Comment. The current DOL rules for a state-sponsored MEP and a private-sector MEP are not the same. For example, employers participating in a private-sector MEP must have a common bond or nexus. However, legislation that would level the playing field for state-sponsored and private-sector MEPs has advanced. Specifically, last month, the Senate Finance Committee approved a bill — the Retirement Enhancement and Savings Act of 2016 — that would eliminate the nexus requirement and modify the “one bad apple” rule, provided other requirements are met. (Please see our September 26 Legislate for more information on this comprehensive bill.)
Savings Programs
The Heinrich bill would permit a state to establish a state-run payroll deduction IRA savings program that would not be an ERISA-governed plan if certain requirements are met. Furthermore, the bill provides that, if a state does not establish such a program, cities and counties within the state (with a population greater than or equal to the least populated of the 50 states) may establish such a program.
Comment. Together with the final DOL rule for state-run retirement programs, the DOL issued a notice of proposed rulemaking seeking input on extending the safe harbor to some cities and counties. Employers have voiced concerns about the dizzying array of possible state and local mandates that may ensue from this expansion.
Like the final DOL rule, the Heinrich bill would treat such savings programs as non-ERISA governed if certain requirements are met, including:
- An employer’s participation is mandatory
- The program is established, implemented and administered by a state pursuant to state law
- The state is responsible for investing the assets or selecting the available investment funds
Importantly, the bill provides that, for any such savings program, the employer’s role would be limited to:
- Collecting, remitting and maintaining records of employee contributions through payroll deductions
- Providing notice and information to the employees of the program, as well as information to the state as necessary to operate the program
- In terms of financial burden, the bill (unlike the DOL guidance) would permit (but not require) employers to contribute to an employee’s account under the program. In addition, an employer would be entitled to reimbursement of their actual costs of participating in the program.

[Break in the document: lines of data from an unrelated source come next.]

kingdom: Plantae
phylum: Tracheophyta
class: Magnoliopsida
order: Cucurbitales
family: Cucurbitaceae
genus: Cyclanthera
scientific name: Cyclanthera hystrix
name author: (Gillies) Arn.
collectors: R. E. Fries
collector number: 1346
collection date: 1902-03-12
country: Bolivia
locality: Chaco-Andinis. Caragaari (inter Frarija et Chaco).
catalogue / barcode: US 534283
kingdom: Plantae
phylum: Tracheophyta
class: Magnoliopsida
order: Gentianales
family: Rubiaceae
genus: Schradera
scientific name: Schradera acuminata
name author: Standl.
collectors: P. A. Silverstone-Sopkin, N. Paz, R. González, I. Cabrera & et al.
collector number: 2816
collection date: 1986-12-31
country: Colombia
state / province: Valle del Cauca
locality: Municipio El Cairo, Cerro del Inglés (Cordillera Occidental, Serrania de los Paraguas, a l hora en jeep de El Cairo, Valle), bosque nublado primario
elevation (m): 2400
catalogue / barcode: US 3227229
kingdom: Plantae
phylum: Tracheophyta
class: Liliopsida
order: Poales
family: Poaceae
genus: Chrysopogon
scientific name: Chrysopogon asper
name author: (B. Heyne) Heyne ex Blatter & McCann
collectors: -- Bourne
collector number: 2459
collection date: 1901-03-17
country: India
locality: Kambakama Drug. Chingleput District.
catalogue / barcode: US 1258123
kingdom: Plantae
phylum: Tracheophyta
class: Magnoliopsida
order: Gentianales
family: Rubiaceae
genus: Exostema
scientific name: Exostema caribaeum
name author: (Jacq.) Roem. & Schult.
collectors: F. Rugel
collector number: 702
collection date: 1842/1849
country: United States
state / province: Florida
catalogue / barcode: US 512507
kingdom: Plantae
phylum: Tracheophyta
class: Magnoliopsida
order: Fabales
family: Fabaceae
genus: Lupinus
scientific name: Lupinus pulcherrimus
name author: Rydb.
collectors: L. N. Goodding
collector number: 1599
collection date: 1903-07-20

Comment. If the Heinrich bill is enacted, it would likely erase any challenges to the DOL’s view that state programs established in accordance with its final safe harbor rule are not subject to ERISA. See our February 1 Legislate and our August 29 For Your Information for background on additional efforts to create access to workplace savings plans and the DOL’s guidance for state-run retirement programs.
House GOP: A Better Way
Earlier this year, House Republican leaders issued a report, dubbed “A Better Way.” A blueprint for future legislation and public policy initiatives, it reflects their support for open MEPs and greater reliance on electronic communication. Please see our June 20 and June 13 issues of Legislate for additional background on the retirement policies identified in the report.
Looking Ahead
With both chambers on recess and less than one month until the presidential and congressional elections, members of the Senate and House will remain focused on their respective campaigns. Upon their return in mid-November for the lame-duck session, they will refocus on government funding to avert a shutdown. Specifically, they will scramble (or perhaps fly at supersonic speed) to pass legislation to provide continued funding for after December 9. Whether either of the above retirement proposals is swept into the government funding bills remains to be seen.